You can’t watch How to Hack Birth Control without realising how painfully relevant and timely it has become given the growing possibility of horrific changes to women’s healthcare in the US. It’s also always a pertinent conversation of how women can access birth control safely and, especially in the US, how to do so without bankrupting themselves, which is exactly what this explores in a nutshell. Sassy Mohen finds a very accessible style to talk about a topic, which should be widely discussed, but is often treated as if it’s a taboo. It taps into the funny side of things, taking a typical situation a woman may find herself in and exaggerates it just enough to make it humorous but still educational. It’s one of the great balances Mohen creates, managing to establish that comedic style in the writing but never losing the genuine, helpful value of the information it’s dispelling.
Part of that accessibility is the choice to take on such a colourful, old-fashioned aesthetic and atmosphere. It plays out like an infomercial mixed with a game show from the 1970s, intensely energetic and perky while still having a witty jab here and there. It has a playful vibe but simultaneously imparts how having choices and access to birth control affects women’s quality of life. As well as being a kind reminder that women should not feel alone, plenty of others have and are going through exactly the same thing. The style is also charming and captivating, the pacing works extremely well, it keeps you hooked from start to finish and leaves you wanting more. It would be a fascinating litmus test to have men watch this and see how much they’re familiar with, and is a great way to instil the information in a cheery, positive package.

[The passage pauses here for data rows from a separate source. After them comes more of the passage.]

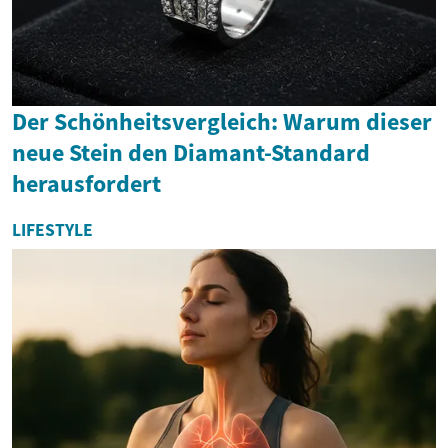
Der Schönheitsvergleich: Warum dieser
neue Stein den Diamant-Standard
herausfordert
LIFESTYLE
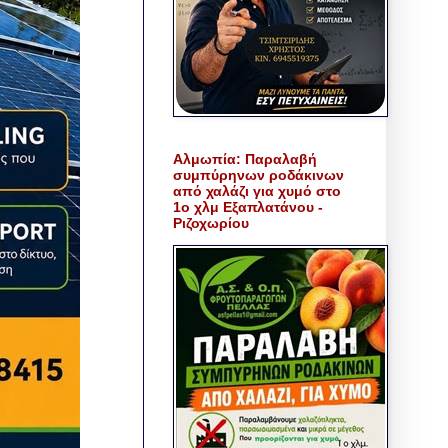
Αλμωπία: Παραλαβή
συμπύρηνων ροδάκινων
από χαλάζι για χυμό στο
1ο χλμ Εξαπλατάνου -
Ριζοχωρίου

Another reason why it works so well is its narrator, played by Xanthe Paige, she brings that classic presenter feel with an edge of satire. The type where she’s being entirely supportive but is also capable of giving a biting line when needed. It’s a great ensemble as a whole but it certainly helps to guide things along having a connecting character. Each performance helps keep the strong sense of humour going throughout, they all manage to capture its tongue-in-cheek nature without feeling superficial. The segments are all different but feel like one hugely cohesive piece, with the tone being satisfyingly consistent.
How to Hack Birth Control takes the topic and presents it in a joyfully accessible and positive manner. It perfectly manages to provide educational information in a playful and almost parody fashion, while never losing the sincerity and its message. It creates a colourful, easy-going platform to put out a topic which isn’t discussed enough in the public; highlighting the impact of accessibility and affordability of birth control on women’s quality of life. It’s funny, silly and charming but doesn’t at all undermine the topic’s relevancy and importance, and given the current political landscape, it’s an absolutely necessary reminder of why having these choices is vital for women’s health.